Published Tuesday, March 10, 2009, 1:16 AM
Updated Thursday, July 23, 2009, 5:49 PM
Iowa Irish Launch Campaign
IRISH American Democrats will launch their Iowa campaign for Senator Hillary Clinton at the Historical Museum, in Winterset, Iowa, home of an historic Irish settlement, on Friday, November 9.
As usual, the chairwoman of Irish American Democrats, Stella O'Leary, has done an extraordinary job in rounding up the troops for an event that may well feature the former first lady.
Winterset is in Madison County -- yes, that Madison County - where millions of American women lost their heart to Clint Eastwood in the movie The Bridges of Madison County based on the best-selling book.
Also on hand at the Historical Museum will be Congressmen Richie Neal and Joe Crowley to officially launch the campaign where the first votes will be cast in January.
Because Iowa is a caucus state, the numbers who vote are much less. Thus, the gathering in Iowa of Irish supporters for Clinton will be closely watched. Organizers say a large crowd is expected in the Irish heartland of the state.
Starting in 1852, the Irish settled in Madison and Warren counties, close to Des Moines, Iowa. Although most Irish Famine emigrants settled in urban areas, these Irish were farmers.

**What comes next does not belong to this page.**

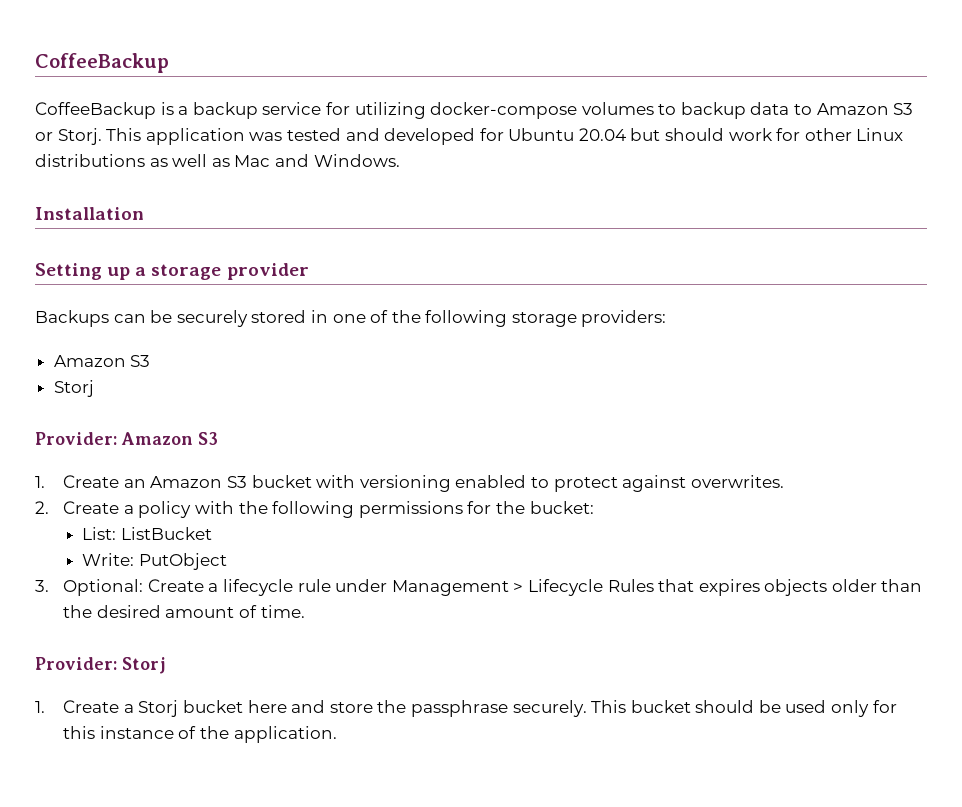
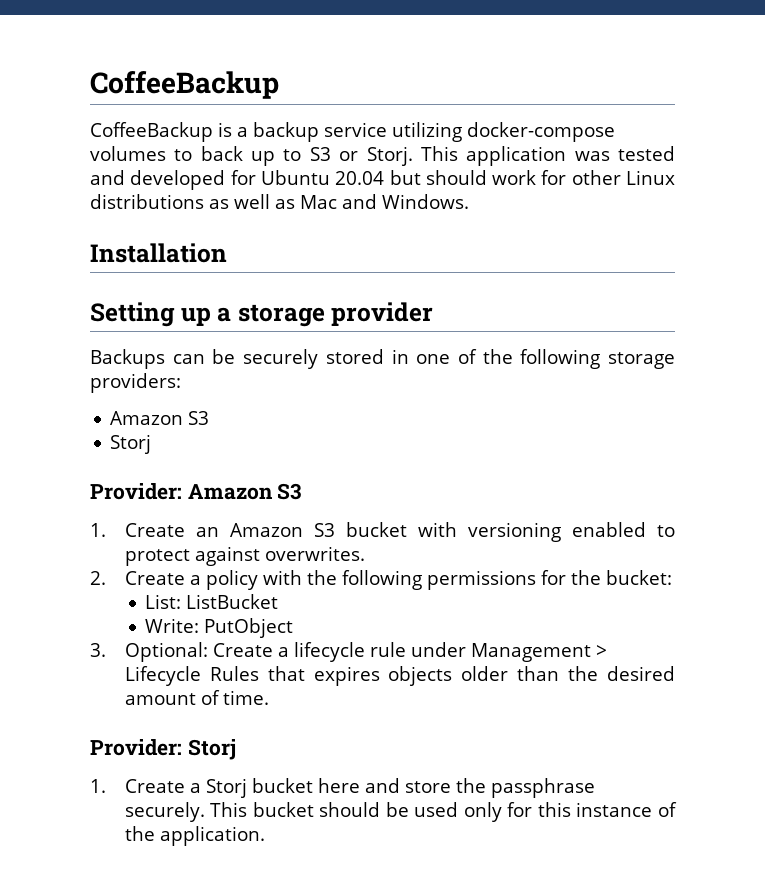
[325,102,350,115] for -> (387, 129) none
[680,102,889,119] backup data to Amazon -> [200,146,302,166] back up to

Iowa was then a new state and the government sold farmland at low prices, encouraging many to leave other states and relocate to Iowa. They settled mostly north of North River and in time they built a log church and named it St. Patrick's.
First they were attended by missionary priests, but in time their sons became priests and served at St. Patrick's Church.

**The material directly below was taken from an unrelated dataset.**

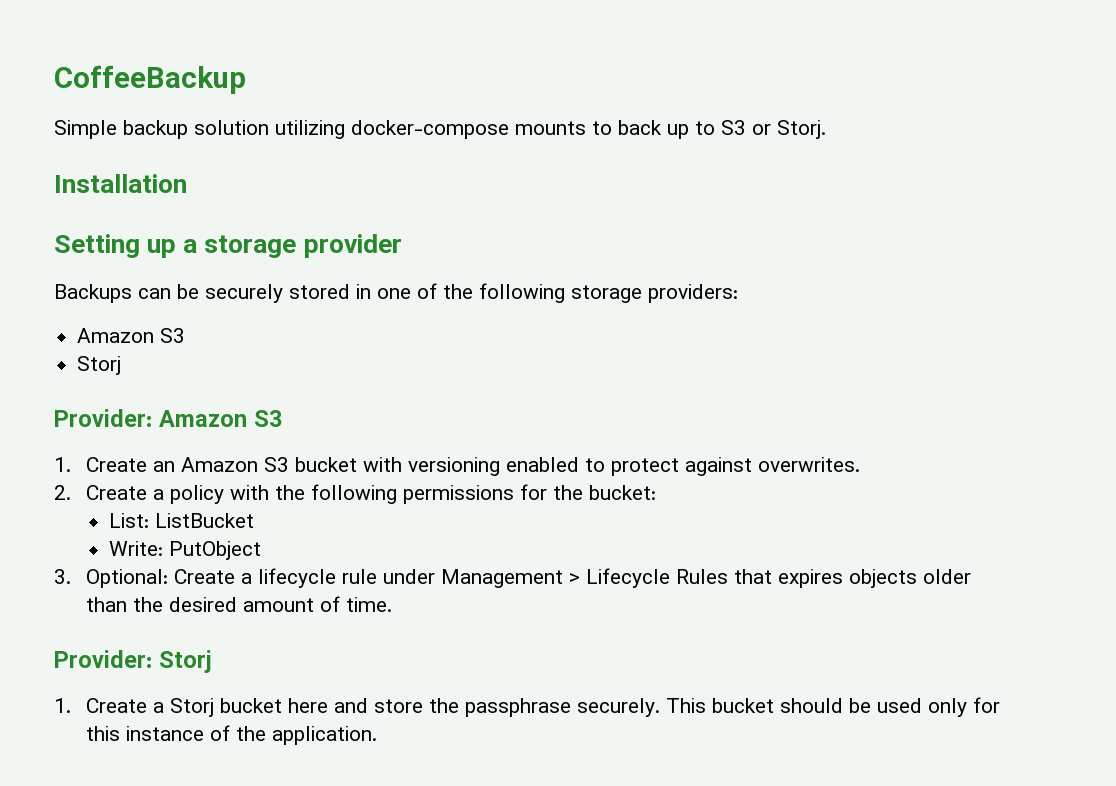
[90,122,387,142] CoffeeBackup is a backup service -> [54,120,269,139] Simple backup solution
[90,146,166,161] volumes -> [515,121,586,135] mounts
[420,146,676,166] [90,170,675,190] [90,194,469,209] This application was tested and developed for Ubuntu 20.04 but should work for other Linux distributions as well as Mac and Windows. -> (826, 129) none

These Irish settlers were described by James Gillespie in an article in the Madison County Historical Journal in 1907 as "industrious and prosperous, and as to honesty, few will say they have been cheated by an Irish man. Cheerful hospitality can be found among the Irish settlers and their descendants and as freely given as on any part of the globe."
In 1979 Pope John Paul II celebrated an outdoor Mass at the site of St. Patrick's Church, Madison County. Many Iowans remember him preaching on a hill in a cow pasture amid a crowd of 250,000 Iowans on a chilly, windy day in October 1979.